▶ _Provided passage_:
[mailhist-discuss] Segments of email history

Jack Haverty jack at 3kitty.org
Sun May 27 16:13:26 PDT 2012


As a candidate "event with downstream influence", I suggest the ICCC
'72 - International Conference on Computer Communication, held October
24-26, 1972 at the Washington Hilton.   I was on the MIT-DM team
supporting the event - running around like crazy inside the hotel with
a bag of tools to help get everything connected and running.

I have a copy of the booklet that was handed out to every attendee
visiting the ballroom where we had set up a TIP and a whole melange of
terminals connected to sites around the Arpanet.  It is "Scenarios for
using the Arpanet at the International Conference On Computer
Communications", NIC #11863

The very first scenario in the booklet is how to send mail to another
user.  Many of the other scenarios also involve mail, on a variety of
different machines.  However, every such scenario involved sending a
message to another user on the same machine.

The thrust of the demos was to show the variety of resources that
could be accessed over the Arpanet by virtual terminal - fulfilling
Arpa's goal of sharing those expensive computer resources.

Stored dataset rows:
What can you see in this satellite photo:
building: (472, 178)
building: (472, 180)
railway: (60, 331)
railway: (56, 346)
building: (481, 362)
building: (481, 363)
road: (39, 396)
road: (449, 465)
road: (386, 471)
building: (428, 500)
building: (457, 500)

▶ _Stated problem_: In the post on email history, what does the very first scenario in the conference booklet cover?

▶ _Right answer_: How to send mail to another user.